Tidak lama kemudian, telepon bordering dan petugas memberikan isyarat agar aku mengangkat horn telepon. Karena sudah diberitahukan bahwa adik akan meneleponku, dengan percaya diri aku menanyakan to the point  maksud adik menghubungiku.
"Iyo, sepurane mau sik ngajar. Ono opo?" aku langsung menjawab tanpa memperhatikan etika bertelepon. Kukatakan bahwa aku minta maaf karena tadi saat dia menelepon aku masih mengajar.

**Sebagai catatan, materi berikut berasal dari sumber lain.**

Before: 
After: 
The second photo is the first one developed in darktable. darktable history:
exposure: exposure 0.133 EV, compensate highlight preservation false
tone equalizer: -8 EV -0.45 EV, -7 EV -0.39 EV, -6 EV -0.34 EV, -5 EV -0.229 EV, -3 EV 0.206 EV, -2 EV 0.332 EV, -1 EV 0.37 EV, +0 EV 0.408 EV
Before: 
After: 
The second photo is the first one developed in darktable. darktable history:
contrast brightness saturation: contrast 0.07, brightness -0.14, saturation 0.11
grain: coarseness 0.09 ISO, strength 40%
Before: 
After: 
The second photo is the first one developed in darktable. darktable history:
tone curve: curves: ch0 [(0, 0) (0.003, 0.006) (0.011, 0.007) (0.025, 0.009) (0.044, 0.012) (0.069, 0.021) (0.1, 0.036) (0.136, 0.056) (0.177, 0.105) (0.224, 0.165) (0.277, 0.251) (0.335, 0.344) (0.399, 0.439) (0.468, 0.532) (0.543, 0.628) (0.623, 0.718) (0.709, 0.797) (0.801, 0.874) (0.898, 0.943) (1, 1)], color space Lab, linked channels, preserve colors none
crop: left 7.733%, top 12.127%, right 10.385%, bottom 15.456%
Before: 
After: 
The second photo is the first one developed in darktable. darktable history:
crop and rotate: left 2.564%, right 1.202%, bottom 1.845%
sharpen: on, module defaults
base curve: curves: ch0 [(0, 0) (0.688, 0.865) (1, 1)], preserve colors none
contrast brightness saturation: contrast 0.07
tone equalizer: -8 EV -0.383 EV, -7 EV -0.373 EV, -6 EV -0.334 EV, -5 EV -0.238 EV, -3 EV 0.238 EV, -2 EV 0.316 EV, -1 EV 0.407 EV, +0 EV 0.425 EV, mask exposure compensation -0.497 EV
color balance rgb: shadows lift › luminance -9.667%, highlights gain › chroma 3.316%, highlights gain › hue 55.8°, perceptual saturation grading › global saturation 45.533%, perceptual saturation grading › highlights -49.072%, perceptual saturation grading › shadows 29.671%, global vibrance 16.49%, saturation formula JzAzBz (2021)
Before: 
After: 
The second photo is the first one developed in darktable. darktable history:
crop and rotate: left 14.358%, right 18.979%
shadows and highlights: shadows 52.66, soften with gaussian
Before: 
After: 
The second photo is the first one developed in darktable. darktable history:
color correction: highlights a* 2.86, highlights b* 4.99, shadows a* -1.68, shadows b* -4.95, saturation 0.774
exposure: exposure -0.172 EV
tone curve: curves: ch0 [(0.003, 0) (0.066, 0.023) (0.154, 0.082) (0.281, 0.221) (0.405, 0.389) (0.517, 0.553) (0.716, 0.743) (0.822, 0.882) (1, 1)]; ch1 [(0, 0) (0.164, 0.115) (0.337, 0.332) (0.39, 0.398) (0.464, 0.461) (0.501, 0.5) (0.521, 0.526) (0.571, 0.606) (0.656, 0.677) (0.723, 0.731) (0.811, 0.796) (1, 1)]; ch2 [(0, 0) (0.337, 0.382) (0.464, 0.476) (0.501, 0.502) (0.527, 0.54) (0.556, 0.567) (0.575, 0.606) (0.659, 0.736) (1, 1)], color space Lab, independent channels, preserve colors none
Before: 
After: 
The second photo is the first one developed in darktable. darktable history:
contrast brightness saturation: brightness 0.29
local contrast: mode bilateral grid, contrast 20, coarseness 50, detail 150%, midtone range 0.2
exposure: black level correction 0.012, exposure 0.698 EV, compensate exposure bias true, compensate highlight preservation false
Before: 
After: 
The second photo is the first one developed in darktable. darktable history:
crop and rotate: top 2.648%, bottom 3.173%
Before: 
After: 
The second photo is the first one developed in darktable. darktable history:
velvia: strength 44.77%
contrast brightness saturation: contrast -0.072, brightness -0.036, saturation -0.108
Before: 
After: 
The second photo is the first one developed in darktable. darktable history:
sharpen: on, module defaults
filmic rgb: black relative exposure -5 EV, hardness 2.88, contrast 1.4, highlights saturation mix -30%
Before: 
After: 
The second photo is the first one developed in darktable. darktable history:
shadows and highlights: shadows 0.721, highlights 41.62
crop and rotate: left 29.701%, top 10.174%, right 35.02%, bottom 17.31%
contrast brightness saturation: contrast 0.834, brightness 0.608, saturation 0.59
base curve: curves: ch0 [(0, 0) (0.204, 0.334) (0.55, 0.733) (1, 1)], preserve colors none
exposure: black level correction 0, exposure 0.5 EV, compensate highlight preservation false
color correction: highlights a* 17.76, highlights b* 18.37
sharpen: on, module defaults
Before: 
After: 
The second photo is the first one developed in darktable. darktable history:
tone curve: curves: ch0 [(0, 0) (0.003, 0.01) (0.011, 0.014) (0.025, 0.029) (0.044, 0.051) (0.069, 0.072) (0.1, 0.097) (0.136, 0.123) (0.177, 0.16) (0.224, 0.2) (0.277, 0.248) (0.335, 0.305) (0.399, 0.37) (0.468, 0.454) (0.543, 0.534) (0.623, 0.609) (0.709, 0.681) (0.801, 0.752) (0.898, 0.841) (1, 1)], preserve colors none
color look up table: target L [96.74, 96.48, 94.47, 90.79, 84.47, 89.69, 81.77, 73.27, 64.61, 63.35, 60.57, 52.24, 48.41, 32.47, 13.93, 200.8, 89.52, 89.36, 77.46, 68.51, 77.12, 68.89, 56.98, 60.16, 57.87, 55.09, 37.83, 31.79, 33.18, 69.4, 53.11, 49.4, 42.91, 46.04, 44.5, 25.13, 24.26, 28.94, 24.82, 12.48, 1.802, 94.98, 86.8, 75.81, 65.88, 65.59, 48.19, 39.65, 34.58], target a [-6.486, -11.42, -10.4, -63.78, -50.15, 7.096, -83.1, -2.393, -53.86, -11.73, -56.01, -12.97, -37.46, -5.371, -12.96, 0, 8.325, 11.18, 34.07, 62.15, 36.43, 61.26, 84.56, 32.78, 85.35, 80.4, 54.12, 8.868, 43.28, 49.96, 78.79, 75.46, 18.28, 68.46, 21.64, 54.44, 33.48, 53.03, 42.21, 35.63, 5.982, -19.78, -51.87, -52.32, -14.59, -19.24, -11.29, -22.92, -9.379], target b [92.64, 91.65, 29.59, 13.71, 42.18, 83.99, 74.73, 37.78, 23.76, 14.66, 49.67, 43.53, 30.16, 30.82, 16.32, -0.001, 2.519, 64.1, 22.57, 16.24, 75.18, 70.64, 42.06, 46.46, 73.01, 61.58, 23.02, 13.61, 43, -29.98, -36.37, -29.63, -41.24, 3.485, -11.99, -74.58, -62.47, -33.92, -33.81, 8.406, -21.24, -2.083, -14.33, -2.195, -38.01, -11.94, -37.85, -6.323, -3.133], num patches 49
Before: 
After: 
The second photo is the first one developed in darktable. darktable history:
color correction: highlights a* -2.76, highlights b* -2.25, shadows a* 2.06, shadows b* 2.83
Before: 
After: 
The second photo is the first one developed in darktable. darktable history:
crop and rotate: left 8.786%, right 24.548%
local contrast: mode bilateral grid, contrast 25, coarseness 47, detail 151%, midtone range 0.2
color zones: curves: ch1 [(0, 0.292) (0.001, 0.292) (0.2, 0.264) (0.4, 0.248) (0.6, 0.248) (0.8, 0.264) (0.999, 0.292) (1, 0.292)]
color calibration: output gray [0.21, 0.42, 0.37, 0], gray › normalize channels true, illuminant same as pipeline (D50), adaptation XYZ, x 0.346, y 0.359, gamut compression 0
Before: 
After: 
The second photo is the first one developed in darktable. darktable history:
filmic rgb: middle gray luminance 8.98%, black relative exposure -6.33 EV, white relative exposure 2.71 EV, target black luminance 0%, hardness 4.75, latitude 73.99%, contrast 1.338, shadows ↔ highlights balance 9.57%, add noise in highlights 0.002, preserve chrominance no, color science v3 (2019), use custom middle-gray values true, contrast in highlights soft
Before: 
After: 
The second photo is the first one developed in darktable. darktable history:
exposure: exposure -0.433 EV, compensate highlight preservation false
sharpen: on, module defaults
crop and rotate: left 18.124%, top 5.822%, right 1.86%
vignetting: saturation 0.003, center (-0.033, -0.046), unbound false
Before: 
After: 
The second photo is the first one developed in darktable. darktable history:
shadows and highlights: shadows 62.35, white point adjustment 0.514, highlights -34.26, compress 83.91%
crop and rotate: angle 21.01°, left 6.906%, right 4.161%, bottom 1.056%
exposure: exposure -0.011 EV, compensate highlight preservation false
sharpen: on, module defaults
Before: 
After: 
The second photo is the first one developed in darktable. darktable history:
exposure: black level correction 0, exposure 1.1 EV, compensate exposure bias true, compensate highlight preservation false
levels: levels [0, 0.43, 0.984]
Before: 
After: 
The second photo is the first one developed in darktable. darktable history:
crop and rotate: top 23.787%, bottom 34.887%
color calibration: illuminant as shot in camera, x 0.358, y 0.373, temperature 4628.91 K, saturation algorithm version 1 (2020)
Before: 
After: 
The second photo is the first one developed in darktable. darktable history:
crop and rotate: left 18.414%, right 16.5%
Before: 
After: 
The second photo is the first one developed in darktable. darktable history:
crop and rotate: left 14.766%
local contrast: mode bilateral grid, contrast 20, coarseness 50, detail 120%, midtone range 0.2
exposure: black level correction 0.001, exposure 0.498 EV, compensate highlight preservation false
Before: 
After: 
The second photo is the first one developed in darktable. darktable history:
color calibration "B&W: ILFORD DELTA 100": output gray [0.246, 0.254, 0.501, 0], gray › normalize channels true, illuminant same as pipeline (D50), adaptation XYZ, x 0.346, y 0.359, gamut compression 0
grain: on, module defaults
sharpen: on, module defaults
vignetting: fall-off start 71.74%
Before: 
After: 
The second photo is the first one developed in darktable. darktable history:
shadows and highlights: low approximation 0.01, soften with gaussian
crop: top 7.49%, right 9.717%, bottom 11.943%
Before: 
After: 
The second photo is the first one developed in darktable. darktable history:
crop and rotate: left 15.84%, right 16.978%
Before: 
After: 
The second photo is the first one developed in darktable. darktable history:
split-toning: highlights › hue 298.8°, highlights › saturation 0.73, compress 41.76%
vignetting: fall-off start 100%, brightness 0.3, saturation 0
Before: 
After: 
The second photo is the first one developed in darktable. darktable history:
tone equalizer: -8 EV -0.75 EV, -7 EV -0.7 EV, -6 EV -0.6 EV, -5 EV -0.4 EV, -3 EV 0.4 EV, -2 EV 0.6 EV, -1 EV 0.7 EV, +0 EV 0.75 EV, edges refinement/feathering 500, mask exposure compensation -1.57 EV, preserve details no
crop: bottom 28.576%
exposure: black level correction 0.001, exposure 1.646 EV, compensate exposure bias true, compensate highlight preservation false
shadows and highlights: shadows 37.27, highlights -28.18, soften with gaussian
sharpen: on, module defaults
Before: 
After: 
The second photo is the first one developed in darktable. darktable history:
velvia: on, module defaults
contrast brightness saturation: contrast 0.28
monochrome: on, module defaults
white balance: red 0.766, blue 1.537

Kupikir, adikkulah yang saat itu menelepon sehingga dengan percaya diri aku langsung mengatakan seperti itu. Padahal, seharusnya mengikuti etika bertelepon dengan mengawali mengucapkan salam, menyebutkan diri, menyapa ramah keperluan penelepon, sebagaimana etika bertelepon di kantor mana pun.
Misalnya, "Selamat (pagi, siang, sore) dengan .... (nama kita), dari .... (nama kantor kita), ada yang bisa dibantu?" Â
Ehh ... aku langsung to the point seperti yang kukemukakan di atas. Padahal, ternyata bukan adikku yang menelepon, melainkan dekanku dari perguruan tinggi swasta tempatku mengabdi. Ohh, ... ya ampun, malunya .... Aha ha ha ... beruntung beliau tidak marah, tetapi mengingatkanku bagaimana harus beretika dalam menggunakan atau menjawab melalui sarana telepon kantor.
Dengan mohon maaf, setelah mendengar penjelasan beliau, aku menerima telepon beliu menahan rasa malu yang nano-nano. Beruntungnya beliau orang baik yang bahkan sering memberikan tumpangan kepadaku kala pulang dari perkuliahan jarak jauh jika kebetulan jadwal kami di tempat sama.
Ya, memang telepon itu kebetulan untuk aku. Akan tetapi, tetap saja aku bersalah karena tidak beretika. Padahal saat itu menggunakan sarana telepon kantor tepatnya telepon sekolah. Aku telah berlaku tidak sopan karena ternyata yang menelepon adalah atasan aku. Oh my God ... seandainya bertatap muka, pasti wajahku bak kepiting rebus!
Sungguh ini merupakan pengalamanku yang cukup memalukan sebenarnya. Bayangkan, sebagai guru dan dosen mata pelajaran Bahasa Indonesia yang harus mengajarkan teori etika bertelepon, ternyata aku sendiri tidak menjalankan sebagaimana teori yang ada. Apalagi tanpa bertanya siapa yang menelepon, aku langsung menggunakan bahasa Jawa dengan tingkat unggah-ungguh yang kurang pas karena beliau adalah atasan yang lebih tua.
Saat itu dekanku tersebut hendak konfirmasi dengan memberitahukan jadwal baru superkilat karena jam tiga sore itu juga aku harus mengajar di luar kota menggantikan salah seorang dosen yang berhalangan. Dekanku meminta agar aku siap di suatu tempat karena beliau pun harus memberikan kuliah di tempat yang sama sehingga memudahkan aku untuk ikut nebeng kendaraannya. Oleh sebab itu, beliau merasa perlu untuk meneleponku secepatnya agar jadwal kuliah teratasi!
Aduh .... Malunya hingga bertahun-tahun masih terasa ... aha ha ha ... Sejak saat itu jika bertemu denganku, beliau pasti mengingatkan agar aku berhati-hati saat menerima telepon. Jadi kangen dengan beliau, semoga sehat selalu, Bapak mantan dekan! Amin.